Take advantage of free materials. Numerous organizations recycle or “upcycle” gently used materials. “Materials for the Arts is amazing,” says Lisa Beringer Orsini, a teacher at PS 134 in Manhattan. A division of the New York City Department of Cultural Affairs housed in a warehouse in Long Island City, Materials for the Arts distributes free arts supplies to public school teachers.
If it’s books you need, Project Cicero is an annual book drive that has distributed more than 2 million books to teachers in New York City public schools with more than 50 percent of students receiving free lunch. Register online at Project Cicero (unfortunately, this year’s event has already passed) and show up with a suitcase to collect as many books as you can!
Know where to shop. Many teachers advise loading up on school supplies in the summer, when stores have back-to-school sales and offer discounts to teachers. But besides brick-and-mortar retail shops, “check out church, community or block sales,” says Patricia Leonforte Minerva, a teacher at PS 90 in Queens. “Once many people hear you are a teacher, they often give you a lot for less than they were asking for.”

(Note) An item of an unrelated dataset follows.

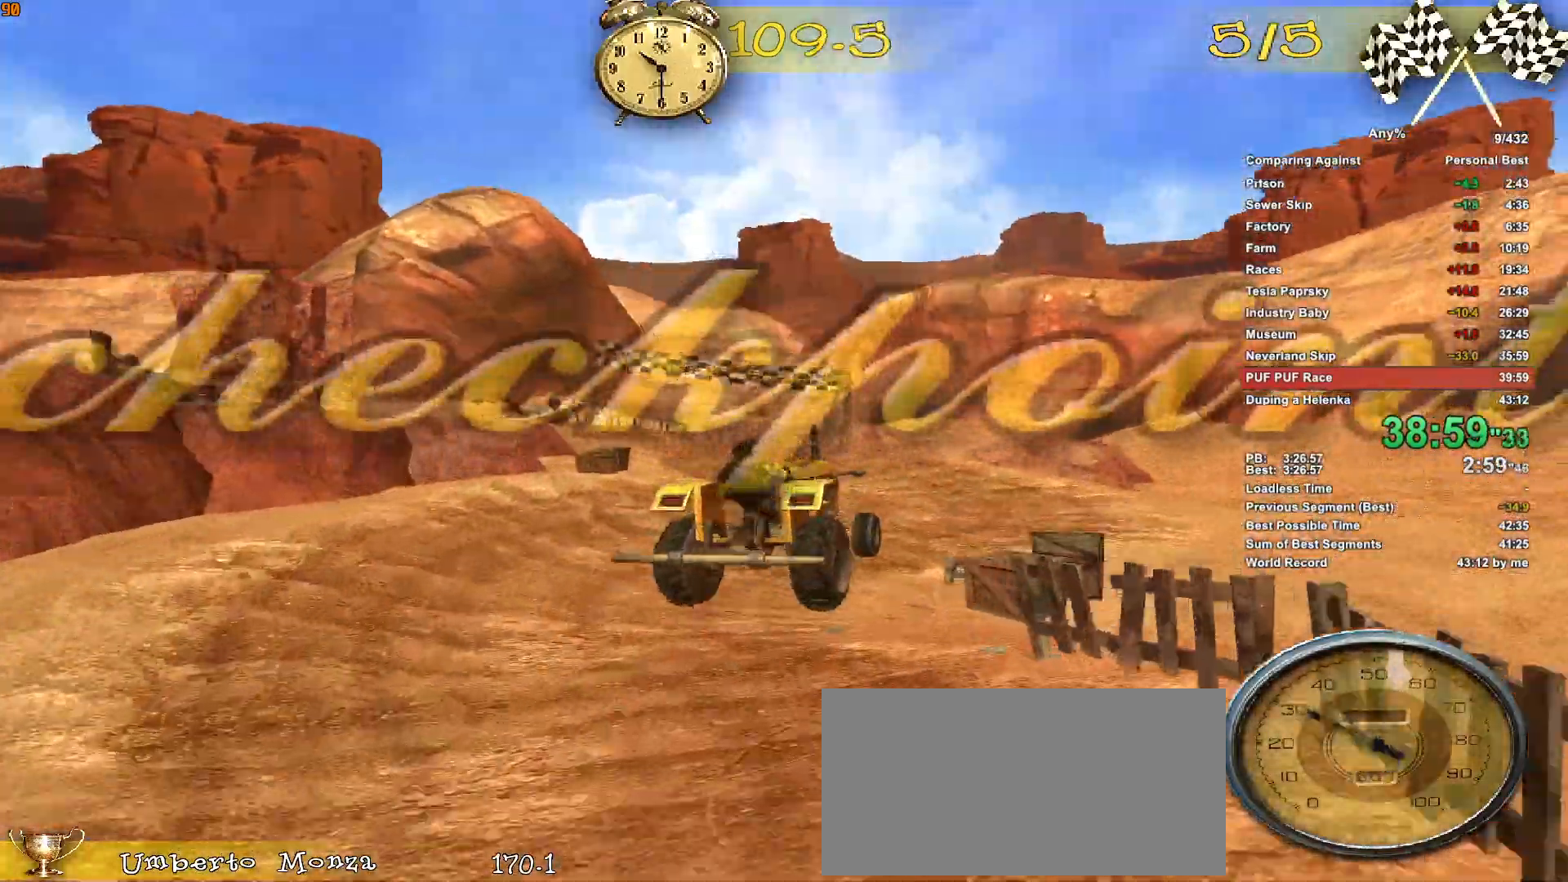
{"keys": ["w"], "mouse": [], "events": [[66, "w", "down"], [116, "a", "down"], [500, "a", "up"]]}
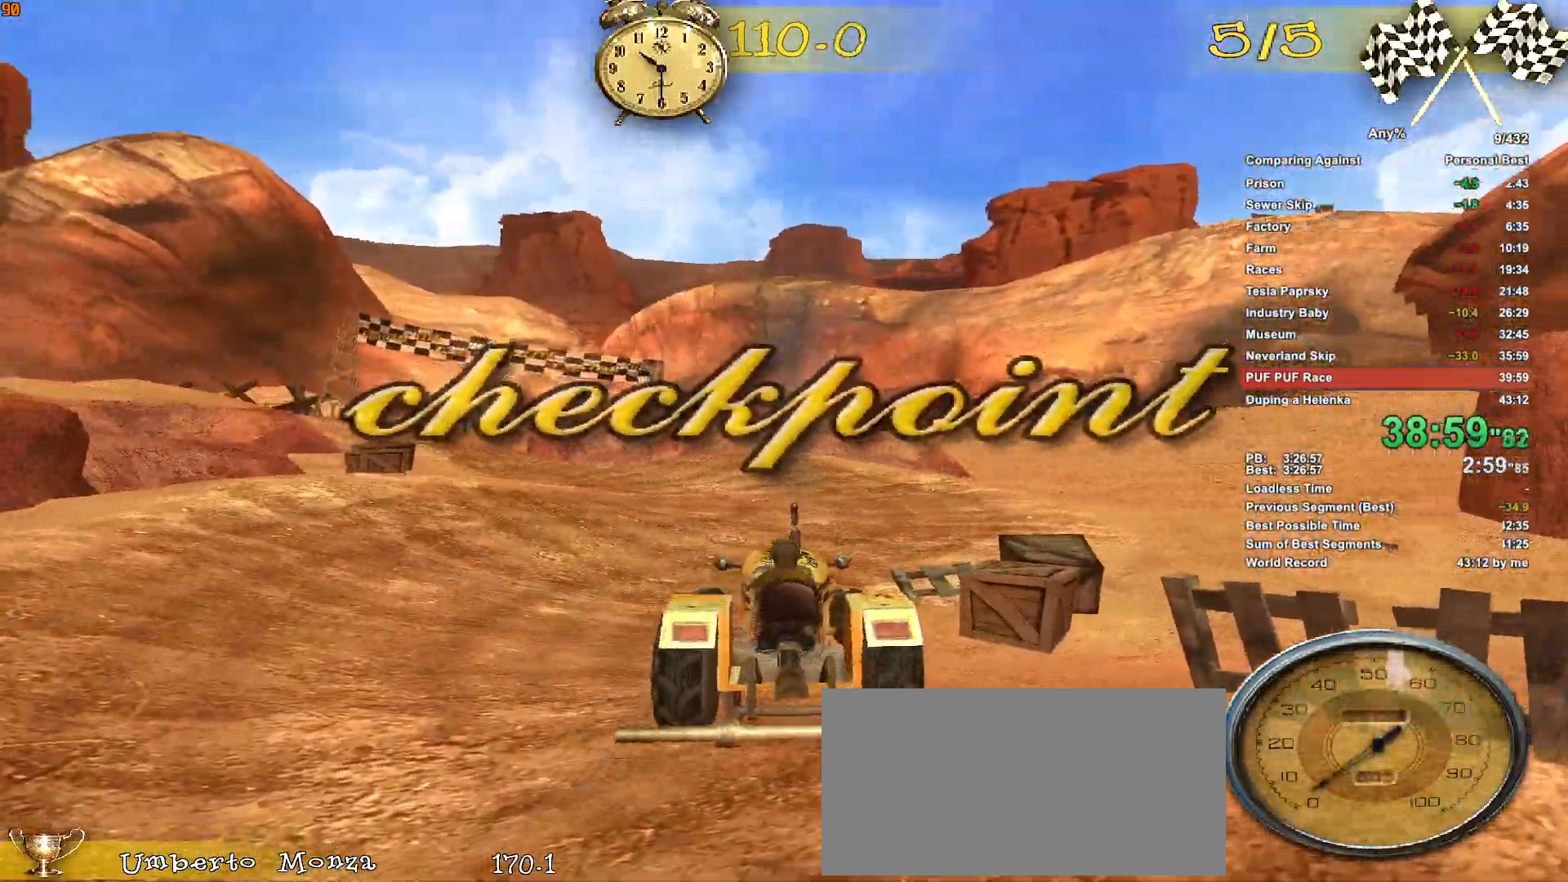
{"keys": ["a", "w"], "mouse": [], "events": [[366, "a", "down"]]}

Get creative. Inventive teachers have come up with myriad ways of getting and using supplies. “I have gotten pens, notepads and more from parents who work in doctors’ offices and ask for donations,” says Tracy Shannon, a teacher at Pathways to Graduation HS in Queens. Michael Scherer, a social studies teacher at Franklin Roosevelt HS in Brooklyn, decorates his bulletin boards with pictures from “discounted calendars with [geographical or architectural] themes, to create a historical and geographic aesthetic.” Christopher Lettieri, a science teacher at Mott Hall Community School in the Bronx, has created reusable DIY dry erase boards using clear sheet protectors.
There’s no substitute for generous funding, but when it comes to making the most out of your supplies, a little resourcefulness goes a long way.